Our outpatient followup rates exceed 95% (unpublished data), and, again, because of the rural nature of the region, few patients with complications seek care elsewhere. All patients readmitted to the hospital for further care of their injuries are captured by our PI system. Hence, few outpatient delayed complications are likely to have been missed by this review, excluding minor outpatient oral antibiotic-treated wounds.

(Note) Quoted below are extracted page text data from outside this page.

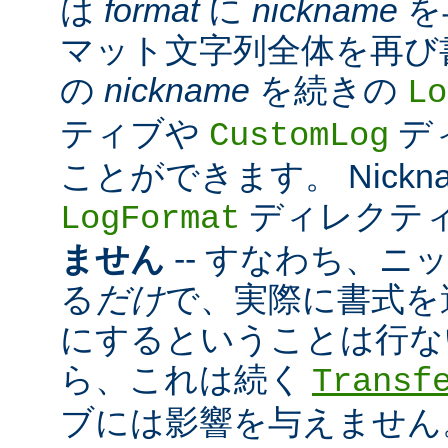
は
format
に
nickname
を
マット文字列全体を再び
の
nickname
を続きの
Lo
ティブや
デ
CustomLog
ことができます。 Nickn
ディレクテ
LogFormat
ません
-- すなわち、ニ
る
だけ
で、実際に書式を
にするということは行な
ら、これは続く
Transf
ブには影響を与えません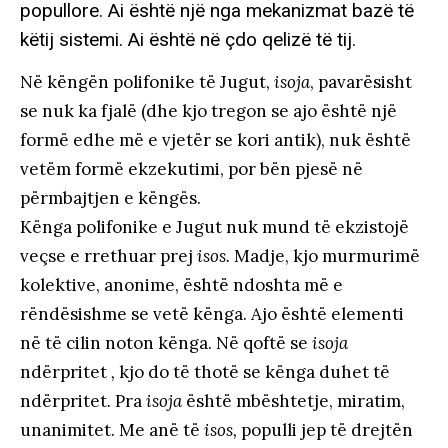
popullore. Ai është një nga mekanizmat bazë të
këtij sistemi. Ai është në çdo qelizë të tij.
Në këngën polifonike të Jugut,
isoja
, pavarësisht
se nuk ka fjalë (dhe kjo tregon se ajo është një
formë edhe më e vjetër se kori antik), nuk është
vetëm formë ekzekutimi, por bën pjesë në
përmbajtjen e këngës.
Kënga polifonike e Jugut nuk mund të ekzistojë
veçse e rrethuar prej
isos.
Madje, kjo murmurimë
kolektive, anonime, është ndoshta më e
rëndësishme se vetë kënga. Ajo është elementi
në të cilin noton kënga. Në qoftë se
isoja
ndërpritet
,
kjo do të thotë se kënga duhet të
ndërpritet
.
Pra
isoja
është mbështetje, miratim,
unanimitet. Me anë të
isos,
populli jep të drejtën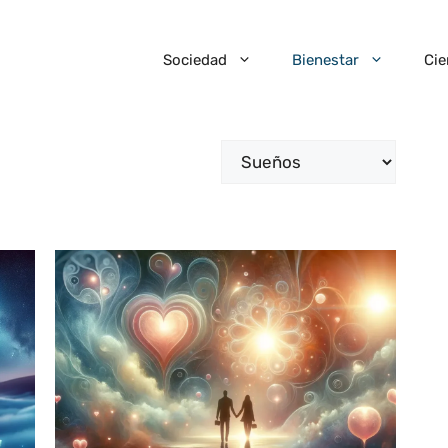
Sociedad
Bienestar
Cie
Categorías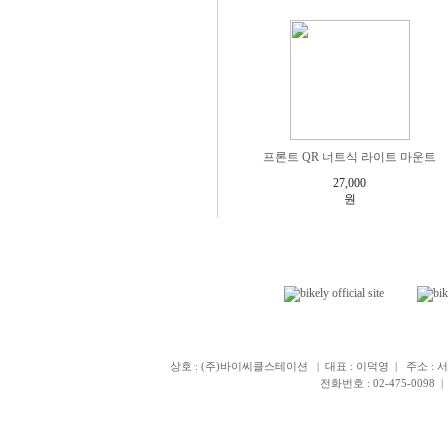
프론트 QR 너트식 라이트 마운트
27,000
원
상호 : (주)바이씨클스테이션 | 대표 : 이덕영 | 주소 : 서
전화번호 : 02-475-0098 | 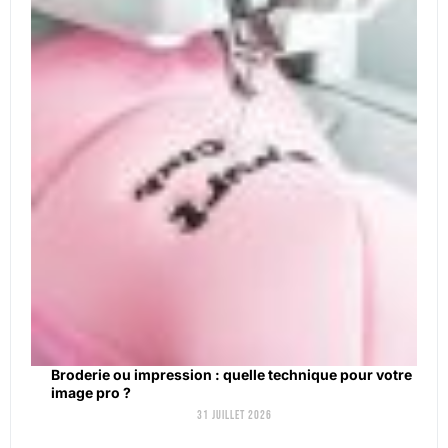
Broderie ou impression : quelle technique pour votre
image pro ?
31 juillet 2026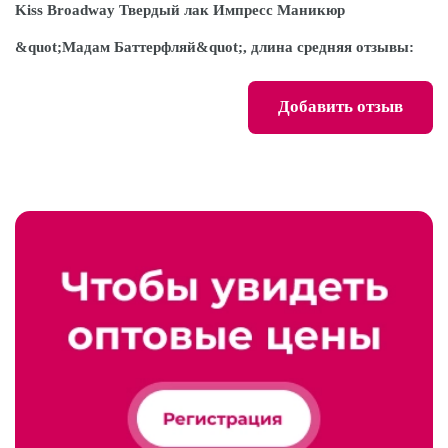
Kiss Broadway Твердый лак Импресс Маникюр
&quot;Мадам Баттерфляй&quot;, длина средняя отзывы:
Добавить отзыв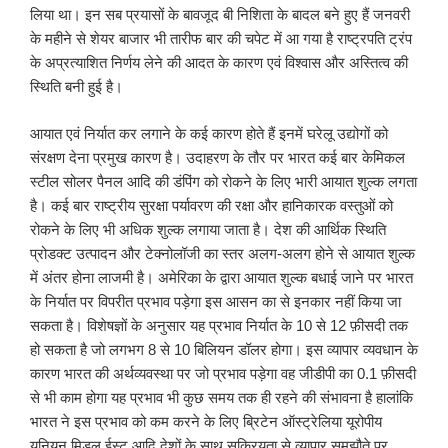
लिया था। इन सब प्रयासों के बावजूद बी निशिता के बादल बने हुए हैं जनवरी
के महीने से शेयर बाजार भी तारीफ बार की चपेट में आ गया है राष्ट्रपति ट्रंप
के अप्रत्याशित निर्णय लेने की आदत के कारण एवं विश्वास और अस्तित्व की
स्थिति बनी हुई है।
आयात एवं निर्यात कर लगाने के कई कारण होते हैं इनमें घरेलू उद्योगों को
संरक्षण देना प्रमुख कारण है। उदाहरण के तौर पर भारत कई बार केमिकल
स्टील सोलर पैनल आदि की डंपिंग को रोकने के लिए भारी आयात शुल्क लगता
है। कई बार राष्ट्रीय सुरक्षा पर्यावरण की रक्षा और हानिकारक वस्तुओं को
रोकने के लिए भी अधिक शुल्क लगाया जाता है। देश की आर्थिक स्थिति
प्रोडक्ट उत्पादन और टेक्नोलॉजी का स्तर अलग-अलग होने से आयात शुल्क
में अंतर होना लाजमी है। अमेरिका के द्वारा आयात शुल्क बधाई जाने पर भारत
के निर्यात पर विपरीत प्रभाव पड़ेगा इस आसन का से इनकार नहीं किया जा
सकता है। विशेषज्ञों के अनुसार यह प्रभाव निर्यात के 10 से 12 फ़ीसदी तक
हो सकता है जो लगभग 8 से 10 बिलियन डॉलर होगा। इस व्यापार व्यवधान के
कारण भारत की अर्थव्यवस्था पर जो प्रभाव पड़ेगा वह जीडीपी का 0.1 फ़ीसदी
से भी काम होगा यह प्रभाव भी कुछ समय तक ही रहने की संभावना है हालांकि
भारत ने इस प्रभाव को कम करने के लिए ब्रिटेन ऑस्ट्रेलिया यूरोपीय
यूनियन मिडल ईस्ट आदि देशों के साथ सक्रियता से व्यापार समझौते पर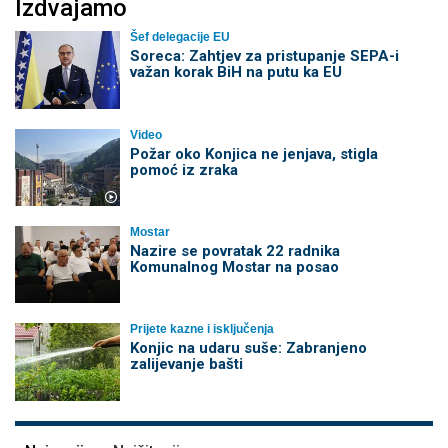
Izdvajamo
Šef delegacije EU
Soreca: Zahtjev za pristupanje SEPA-i
važan korak BiH na putu ka EU
Video
Požar oko Konjica ne jenjava, stigla
pomoć iz zraka
Mostar
Nazire se povratak 22 radnika
Komunalnog Mostar na posao
Prijete kazne i isključenja
Konjic na udaru suše: Zabranjeno
zalijevanje bašti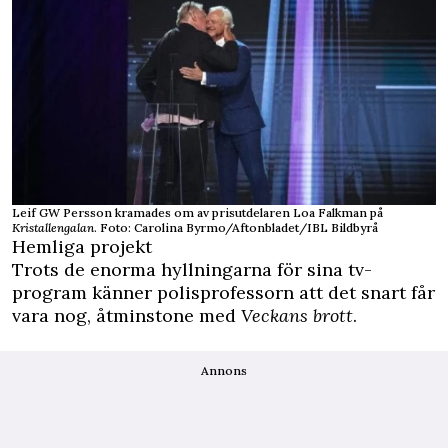
Leif GW Persson kramades om av prisutdelaren Loa Falkman på
Kristallengalan
. Foto: Carolina Byrmo/Aftonbladet/IBL Bildbyrå
Hemliga projekt
Trots de enorma hyllningarna för sina tv-
program känner polisprofessorn att det snart får
vara nog, åtminstone med
Veckans brott
.
Annons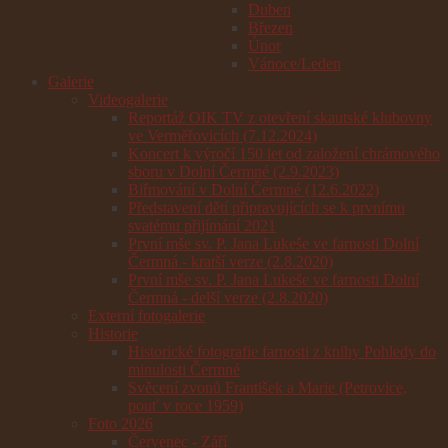
Duben
Březen
Únor
Vánoce/Leden
Galerie
Videogalerie
Reportáž OIK TV z otevření skautské klubovny
ve Verměřovicích (7.12.2024)
Koncert k výročí 150 let od založení chrámového
sboru v Dolní Čermné (2.9.2023)
Biřmování v Dolní Čermné (12.6.2022)
Představení dětí připravujících se k prvnímu
svatému přijímání 2021
První mše sv. P. Jana Lukeše ve farnosti Dolní
Čermná - kratší verze (2.8.2020)
První mše sv. P. Jana Lukeše ve farnosti Dolní
Čermná - delší verze (2.8.2020)
Externí fotogalerie
Historie
Historické fotografie farnosti z knihy Pohledy do
minulosti Čermné
Svěcení zvonů František a Marie (Petrovice,
pouť v roce 1959)
Foto 2026
Červenec - Září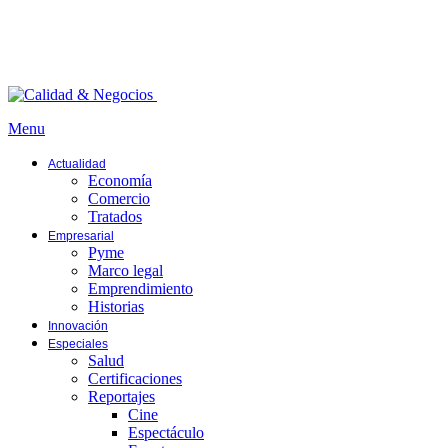
Menu
Actualidad
Economía
Comercio
Tratados
Empresarial
Pyme
Marco legal
Emprendimiento
Historias
Innovación
Especiales
Salud
Certificaciones
Reportajes
Cine
Espectáculo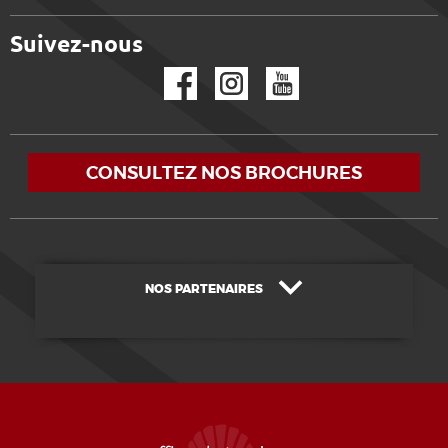
Suivez-nous
Facebook
Instagram
YouTube
CONSULTEZ NOS BROCHURES
NOS PARTENAIRES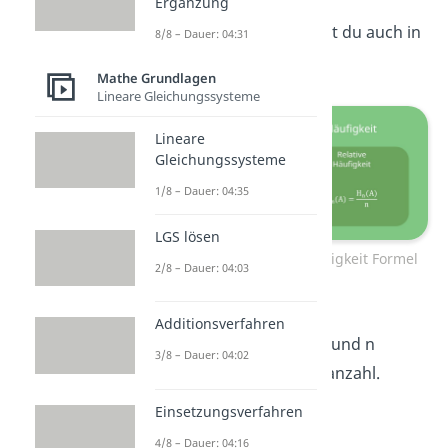
Ergänzung
Diese Definitionen kannst du auch in
8/8 – Dauer: 04:31
ihren
Formeln
erkennen:
Mathe Grundlagen
Lineare Gleichungssysteme
Lineare
Gleichungssysteme
1/8 – Dauer: 04:35
LGS lösen
Absolute und relative Häufigkeit Formel
2/8 – Dauer: 04:03
A steht dabei für das zu
Additionsverfahren
untersuchende Ereignis, und n
3/8 – Dauer: 04:02
bezeichnet die Versuchsanzahl.
Einsetzungsverfahren
4/8 – Dauer: 04:16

The limitations of this study include the inability to account for variations in practice between the orthopedists or traumatologists. Some utilize antibiotic irrigation; some patients underwent serial washouts, placement of antibiotic beads, or both. Systemic antibiotics are standardized within the trauma service, but the few patients admitted directly to the orthopedic service or to a medical service may have had different regimes. Despite our fairly exclusive catchment area, some patients may have been seen elsewhere with complications, and a small part of our population is from other areas of the country and would have been followed up there.
Conclusions
Our data support those of prior smaller studies showing that time to washout has little direct effect in preventing orthopedic complications. Hence, resource utilization at trauma centers should be re-evaluated and directed toward the highest-risk patients. We recommend the following policy changes. Patients with penetrating trauma and low-grade fractures (Gustilo grades 1 and 2) do not require routine timed washouts. Patients with more severe fracture anatomy must be evaluated for other methods to mitigate their injuries, and rapid and aggressive control of abnormal physiology must be a first priority, certainly a higher priority than time to orthopedic washout. We must develop new methods to decrease orthopedic complications, as the historical standard of time to washout is no longer valid.
Footnotes
Author Disclosure Statement
No competing financial interests exist. No author has any financial disclosures to make.